━━━ Text to read ━━━

Particulars of Special Damages

(i) N579, 500.00 the current market price of the materials utilized by the plaintiffs in getting the building constructed to wall plate level before it was destroyed by the act of the defendants (details of the said sum are as computed in paragraph 27 of this statement of claim.

(ii) N920, 500.00 general damages for the unlawful and wrongful act of the defendants in destroying the plaintiffs’ Manse muilding (sic) erected to wall plate level.

(d) A perpetual injuction (sic) restraining the defendants their servants, agents and privies from any further interference with the plaintiffs’ right to possession, occupation and enjoyment of the said parcel of land on which the demolished property stands.”

While the case was still pending at the court below, the interested parties/appellants (hereinafter called appellants) filed an application on 11/2/99 praying that they be joined as defendants and counter-claimants in the suit. The lower court refused the application for joinder in its ruling delivered on the 9/8/2000.

Dissatisfied with the ruling of the lower court the appellants appealed to this court on 5 grounds on 15/8/2000. From the 5 grounds the appellants in their appellants’ brief dated 1/3/2002 and filed on 6/3/02 distilled two issues for determination. The two issues for determination are:

“(1) Whether the learned trial Judge was judicial and judicious in his ruling refusing to join the appellants either as defendants/counter-claimants or as defendant simpliciter.

(2) Whether the trial high court in view of the claim in this F matter can exercise jurisdiction over the defendants/respondents.”

The respondents distilled three issues for determination in their brief dated 16/5/03 and filed on 19/5/03 and they are as follows:

“(1) Whether the appellants are a necessary/interested parties in the action before the court to entitle them to be joined as defendants/counter-claimants, if the appellants are necessary/interested parties, what is their interest.

━━━ Given entries ━━━

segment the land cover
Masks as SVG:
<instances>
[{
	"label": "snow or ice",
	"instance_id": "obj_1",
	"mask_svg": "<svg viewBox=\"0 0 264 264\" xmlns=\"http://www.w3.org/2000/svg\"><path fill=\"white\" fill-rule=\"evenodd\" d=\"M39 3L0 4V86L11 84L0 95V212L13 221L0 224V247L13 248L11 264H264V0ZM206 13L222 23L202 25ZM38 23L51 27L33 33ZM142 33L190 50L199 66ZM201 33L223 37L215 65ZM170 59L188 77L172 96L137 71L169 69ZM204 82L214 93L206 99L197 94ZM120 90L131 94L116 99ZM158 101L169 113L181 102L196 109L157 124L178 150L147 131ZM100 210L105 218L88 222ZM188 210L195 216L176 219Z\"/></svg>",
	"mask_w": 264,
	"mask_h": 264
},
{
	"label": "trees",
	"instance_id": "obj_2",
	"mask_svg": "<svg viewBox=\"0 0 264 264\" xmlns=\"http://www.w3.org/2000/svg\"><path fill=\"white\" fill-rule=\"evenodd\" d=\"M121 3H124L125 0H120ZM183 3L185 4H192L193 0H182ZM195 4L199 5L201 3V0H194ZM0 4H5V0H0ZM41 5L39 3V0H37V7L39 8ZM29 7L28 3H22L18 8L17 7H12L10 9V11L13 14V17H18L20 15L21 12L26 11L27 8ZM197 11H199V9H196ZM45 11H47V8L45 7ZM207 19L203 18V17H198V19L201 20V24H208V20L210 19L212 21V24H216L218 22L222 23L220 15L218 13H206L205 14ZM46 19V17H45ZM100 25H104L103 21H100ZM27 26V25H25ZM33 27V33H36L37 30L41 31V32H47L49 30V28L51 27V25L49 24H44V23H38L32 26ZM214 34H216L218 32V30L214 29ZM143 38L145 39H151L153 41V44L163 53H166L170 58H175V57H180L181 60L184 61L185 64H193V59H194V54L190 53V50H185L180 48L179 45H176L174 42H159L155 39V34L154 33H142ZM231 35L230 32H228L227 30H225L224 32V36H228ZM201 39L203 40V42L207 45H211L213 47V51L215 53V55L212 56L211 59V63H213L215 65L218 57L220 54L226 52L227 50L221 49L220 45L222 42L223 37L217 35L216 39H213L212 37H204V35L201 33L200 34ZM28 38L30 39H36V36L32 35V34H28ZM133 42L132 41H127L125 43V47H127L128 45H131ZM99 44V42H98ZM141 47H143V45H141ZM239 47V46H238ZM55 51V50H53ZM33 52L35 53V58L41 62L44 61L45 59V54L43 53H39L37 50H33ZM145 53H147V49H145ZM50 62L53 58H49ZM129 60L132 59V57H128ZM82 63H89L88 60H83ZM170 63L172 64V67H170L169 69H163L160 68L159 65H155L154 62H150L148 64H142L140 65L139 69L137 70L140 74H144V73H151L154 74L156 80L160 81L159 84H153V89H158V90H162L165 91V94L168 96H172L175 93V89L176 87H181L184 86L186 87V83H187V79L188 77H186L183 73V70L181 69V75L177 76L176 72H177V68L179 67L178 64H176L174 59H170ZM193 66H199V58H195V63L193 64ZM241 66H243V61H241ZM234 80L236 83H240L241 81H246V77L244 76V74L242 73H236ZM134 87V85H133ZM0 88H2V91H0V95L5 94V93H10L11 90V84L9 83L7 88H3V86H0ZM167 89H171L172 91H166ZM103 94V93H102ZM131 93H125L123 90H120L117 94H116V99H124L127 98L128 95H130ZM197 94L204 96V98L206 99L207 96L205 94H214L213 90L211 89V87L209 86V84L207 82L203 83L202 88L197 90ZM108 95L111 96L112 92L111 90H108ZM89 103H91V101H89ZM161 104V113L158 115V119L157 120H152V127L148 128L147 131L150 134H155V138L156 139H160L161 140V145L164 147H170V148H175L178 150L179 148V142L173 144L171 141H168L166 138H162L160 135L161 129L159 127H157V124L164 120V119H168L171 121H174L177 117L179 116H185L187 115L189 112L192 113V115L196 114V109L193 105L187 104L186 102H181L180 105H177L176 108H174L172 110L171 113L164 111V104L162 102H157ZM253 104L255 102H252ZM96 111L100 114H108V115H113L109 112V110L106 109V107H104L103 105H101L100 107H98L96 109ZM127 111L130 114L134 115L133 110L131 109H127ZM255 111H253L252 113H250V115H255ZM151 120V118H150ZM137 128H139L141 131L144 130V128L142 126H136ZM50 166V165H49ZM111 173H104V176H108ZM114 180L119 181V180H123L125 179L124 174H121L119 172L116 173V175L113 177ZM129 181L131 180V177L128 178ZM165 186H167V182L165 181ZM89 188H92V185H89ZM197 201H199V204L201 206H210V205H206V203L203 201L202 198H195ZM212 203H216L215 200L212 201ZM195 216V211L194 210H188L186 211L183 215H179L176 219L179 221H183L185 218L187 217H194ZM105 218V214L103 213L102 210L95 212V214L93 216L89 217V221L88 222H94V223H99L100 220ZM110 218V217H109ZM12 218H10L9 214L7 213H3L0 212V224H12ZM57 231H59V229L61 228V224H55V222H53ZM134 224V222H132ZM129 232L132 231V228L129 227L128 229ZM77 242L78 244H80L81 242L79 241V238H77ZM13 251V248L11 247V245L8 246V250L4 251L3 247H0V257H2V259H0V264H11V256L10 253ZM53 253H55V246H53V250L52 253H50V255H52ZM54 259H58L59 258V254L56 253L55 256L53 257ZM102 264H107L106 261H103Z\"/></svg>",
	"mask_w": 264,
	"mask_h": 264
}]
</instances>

━━━

**Stated exercise:** Can you reproduce the passage of the court ruling excerpt above, starting with "While the case" and going on through "on the 9/8/2000."?

**Answer to the task:**
While the case was still pending at the court below, the interested parties/appellants (hereinafter called appellants) filed an application on 11/2/99 praying that they be joined as defendants and counter-claimants in the suit. The lower court refused the application for joinder in its ruling delivered on the 9/8/2000.